Your organization should ensure fire extinguishers are available near all the painting locations. Any metal or fabric materials in the building must be grounded to ground static electricity. Remove fabrics with paint spills from the site for cleaning or disposal.


4. Choose Appropriate PPE Equipment for Your Staff

As an employer, you are responsible for providing protective equipment for your paint shop staff. PPE may include hard hats, respirators, and painters coveralls. For optimum safety, regulations require organizations to identify the appropriate PPE for their staff.

Your initial hazard assessment will inform your choice of PPE gear and equipment. The assessment report should provide data about biological, chemical, and electrical hazards. Also, conduct a periodic reassessment to identify new PPE requirements in case the conditions change.

Since most painting staff will use several PPE gear and equipment, you should check their compatibility. Fitting gear encourages staff to wear protective clothing more frequently. Ill-fitting paint coveralls do not provide adequate protection for paint personnel.


5. Ensure Proper Storage and Labelling of Paint Containers

You also need to organize and develop rules for the storage of paint containers. Store paint cans in dry, well-ventilated places where the containers will not freeze. Ensure there is no risk of electrical sparking in the vicinity. Tightly sealed cans should be upside down to form a seal that will protect the lid from leakages.
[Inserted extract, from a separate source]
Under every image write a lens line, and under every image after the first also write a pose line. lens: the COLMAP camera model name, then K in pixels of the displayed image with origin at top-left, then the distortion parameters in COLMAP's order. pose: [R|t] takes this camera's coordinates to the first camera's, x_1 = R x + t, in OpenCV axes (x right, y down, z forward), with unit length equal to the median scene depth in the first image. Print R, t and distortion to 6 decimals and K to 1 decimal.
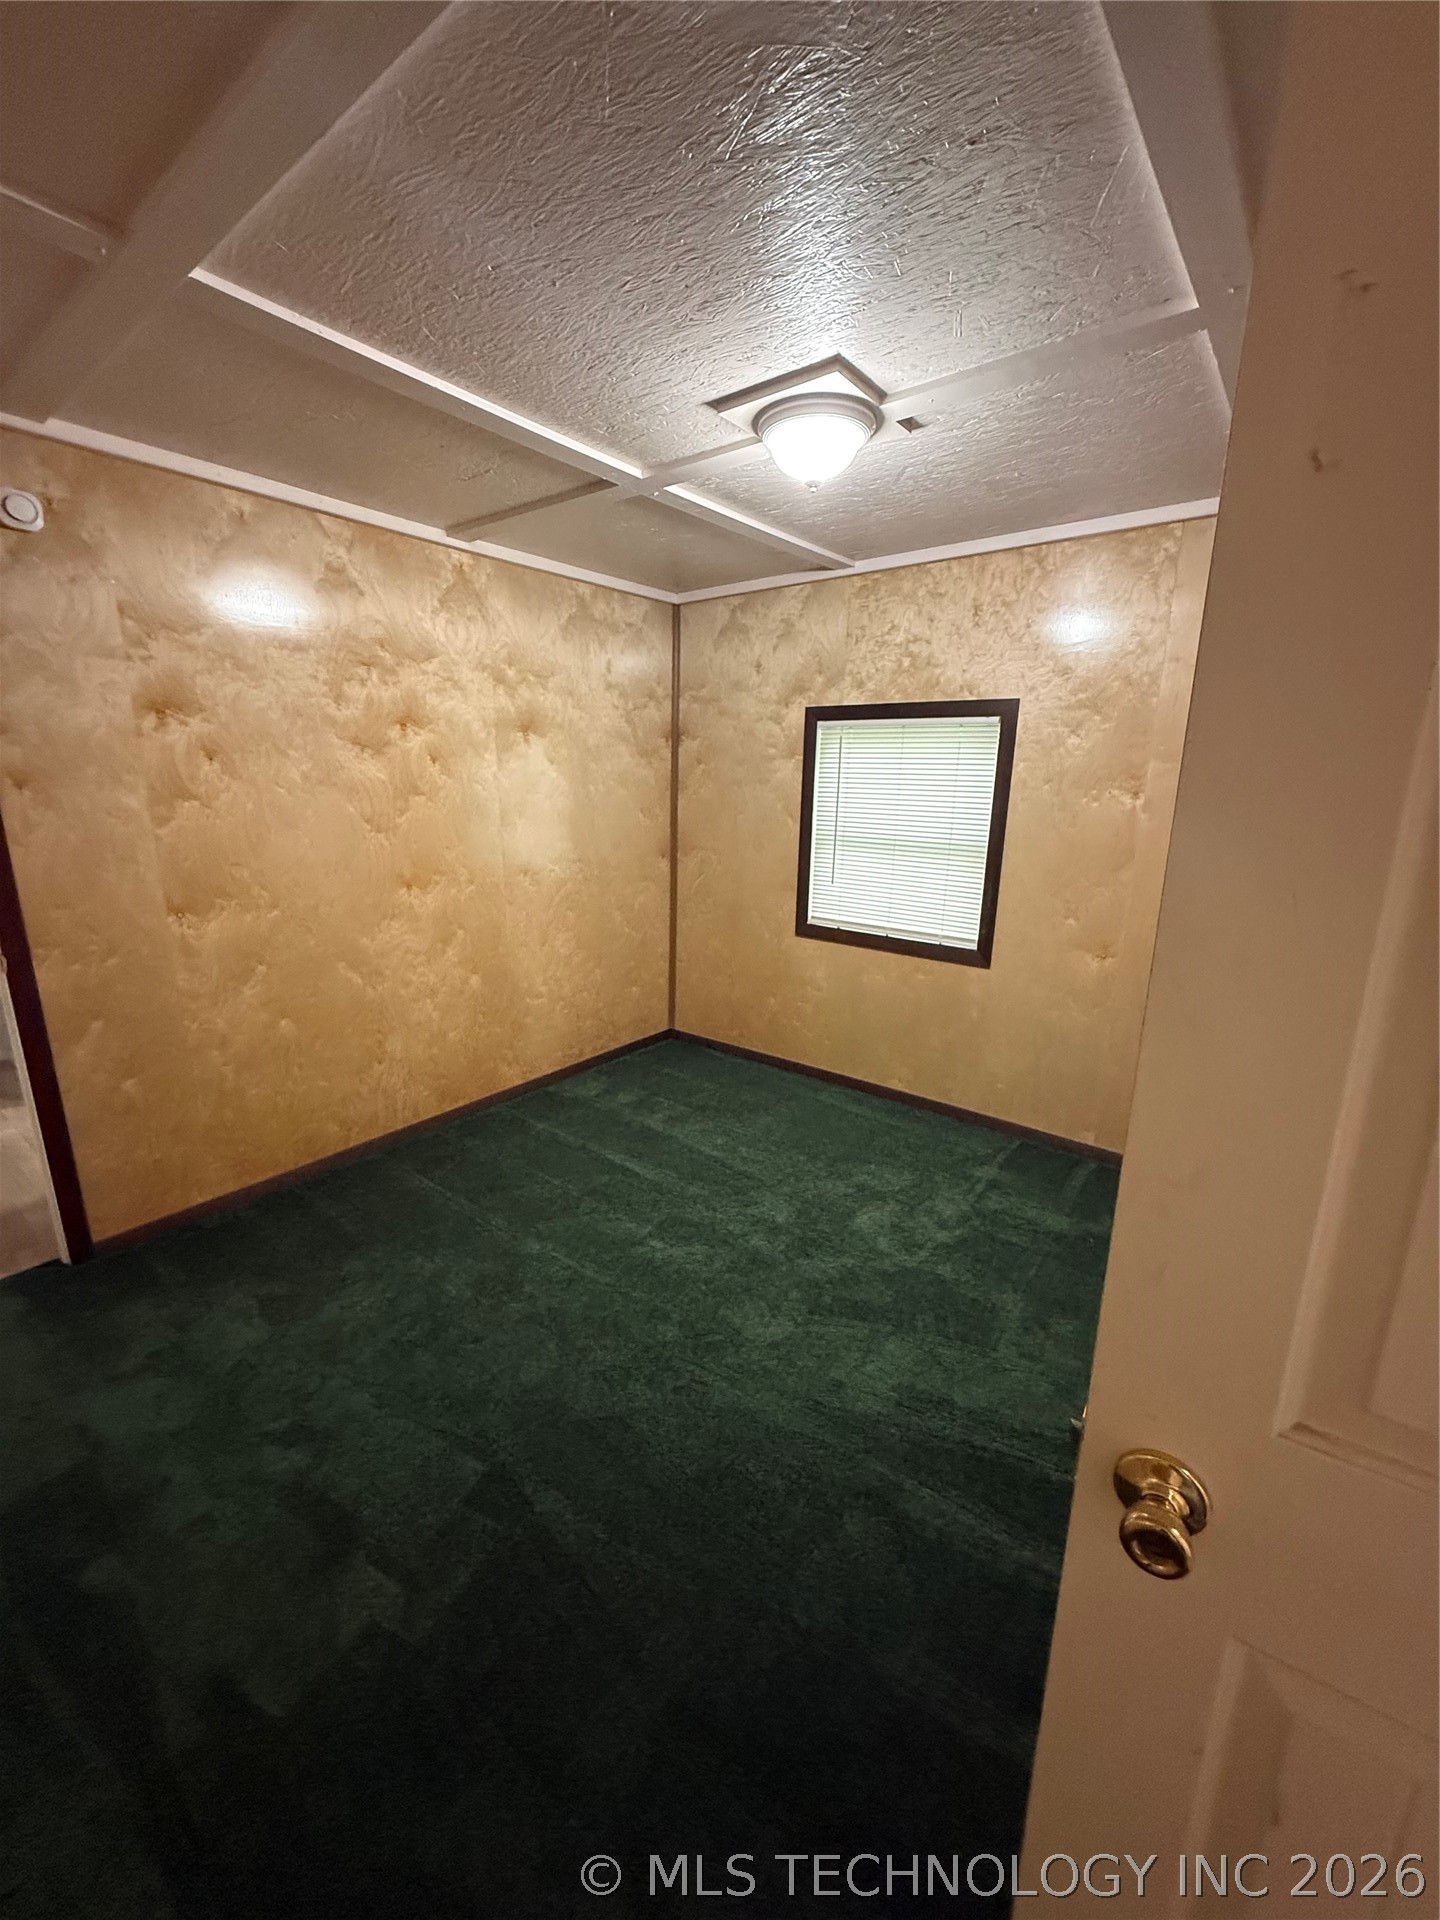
lens RADIAL K [[763.4, 0, 726.2], [0, 763.4, 956.7], [0, 0, 1]] dist [-0.000732, 0.000436]
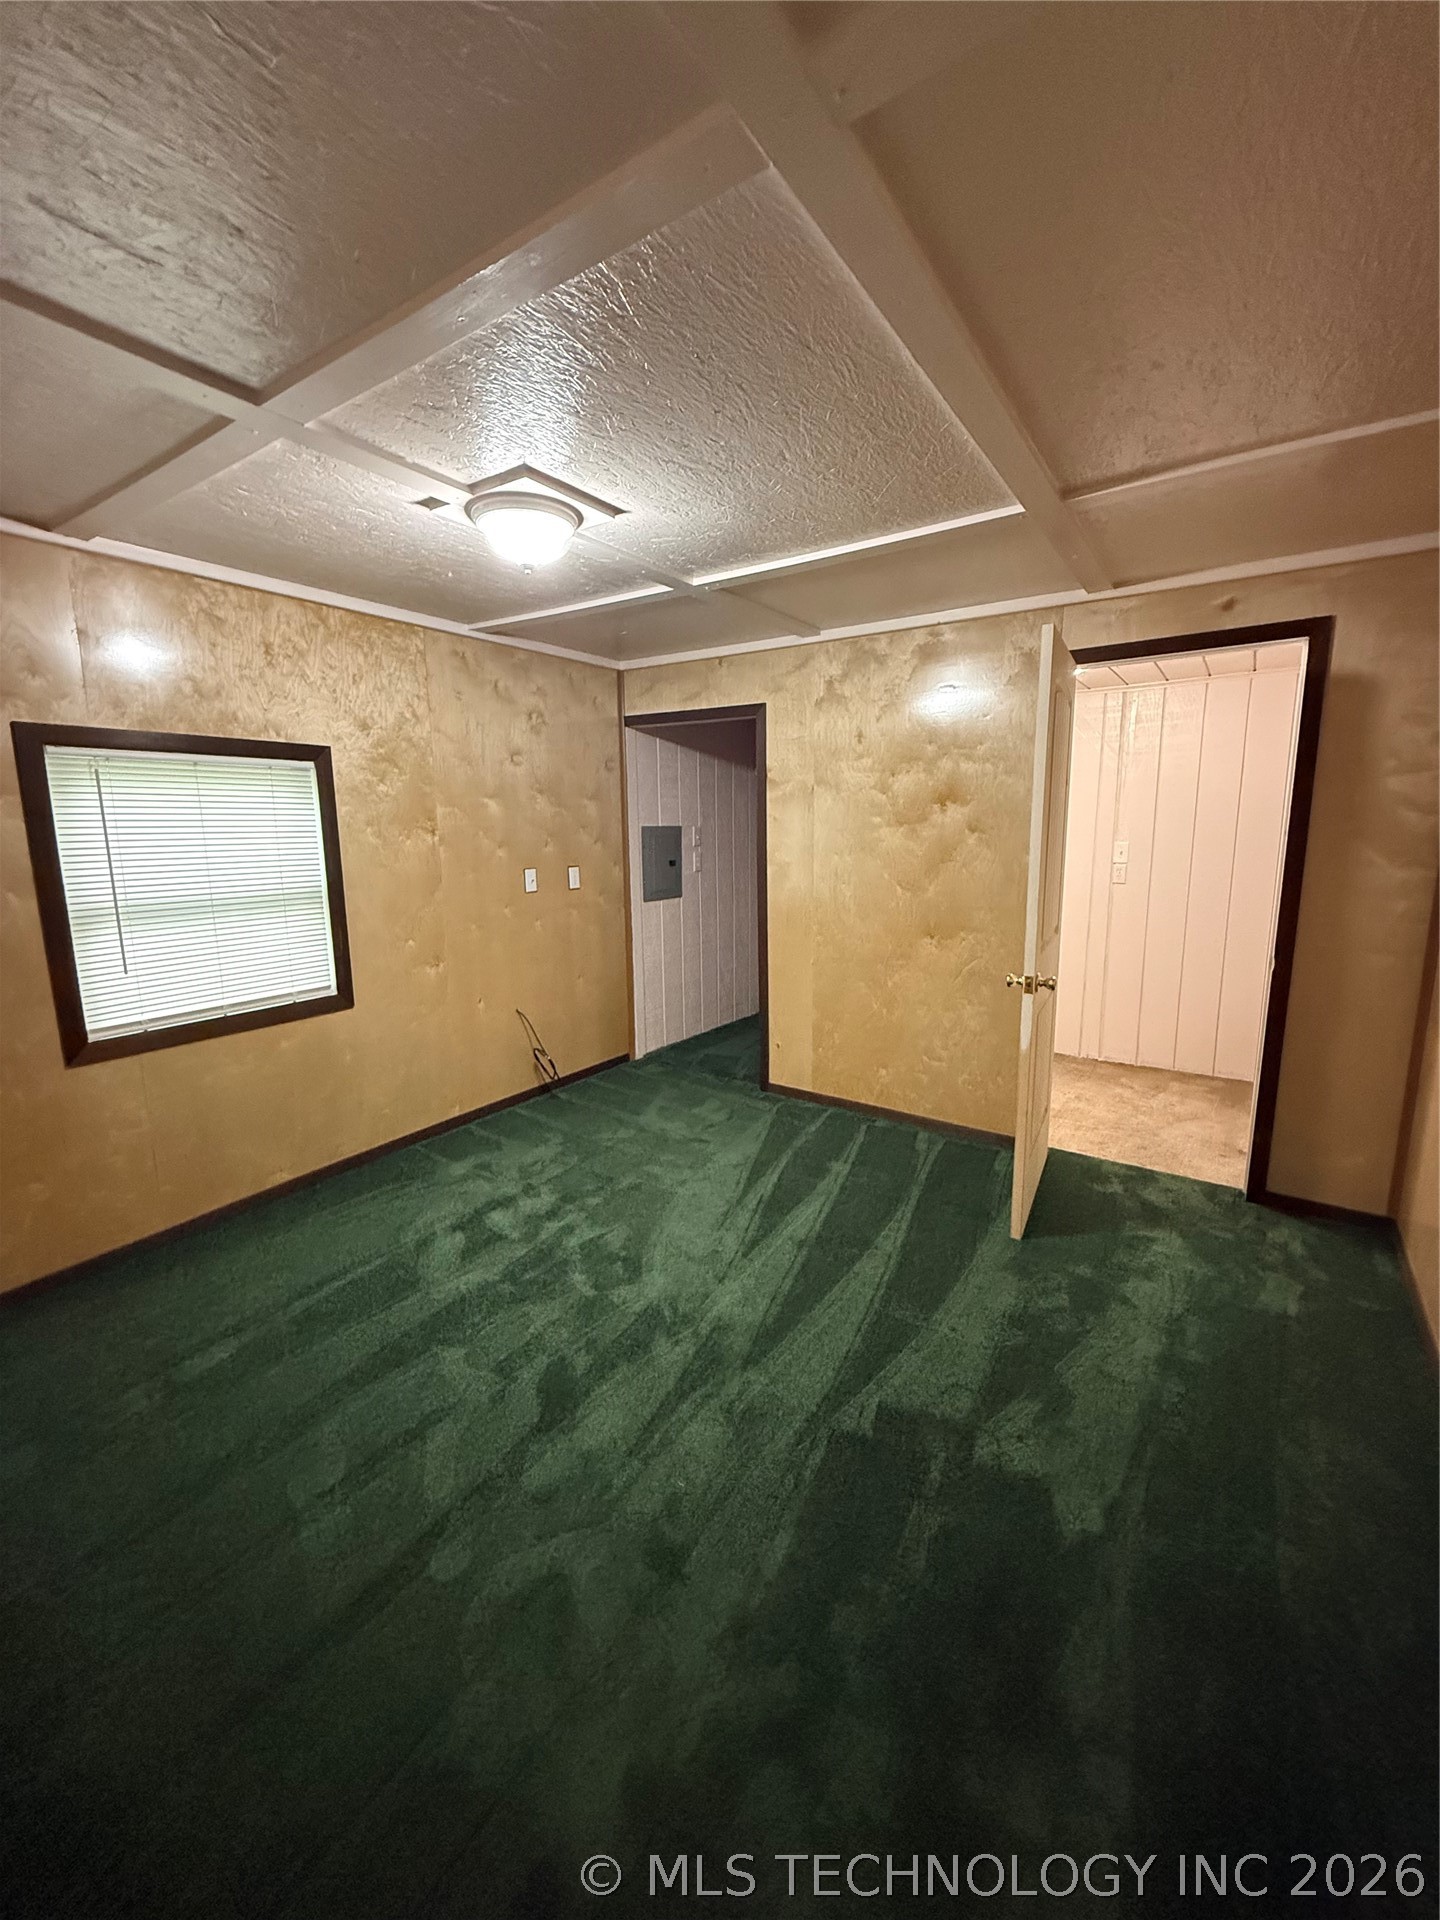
lens RADIAL K [[763.4, 0, 716.6], [0, 763.4, 958.5], [0, 0, 1]] dist [-0.000732, 0.000436]
pose [[-0.068520, -0.195953, 0.978216, -0.704959], [0.237910, 0.949023, 0.206770, -0.148670], [-0.968867, 0.246896, -0.018408, 0.561510]]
Storage containers should have clear labels for identification. OSHA has stipulated color coding standards for marking physical hazards in the workplace. Paint cans containing flammable fluids with a flashpoint below 80 degrees Fahrenheit should be red. It must also include a yellow band labeled with conspicuous writing to identify its contents.

Paint shop businesses should prepare documentation that identifies hazards in the workplace. Outline the safety labeling program and establish a common system to isolate risks. By developing a uniform standard across the organization, you'll eliminate errors that could cause accidents.

A thorough initial assessment of hazards will determine the efficacy of your safety protocols in the workplace. Always consult employees and supervisors before you implement new safety measures. Feedback from your staff will ensure everyone is on the same page and reduce the risk of accidents.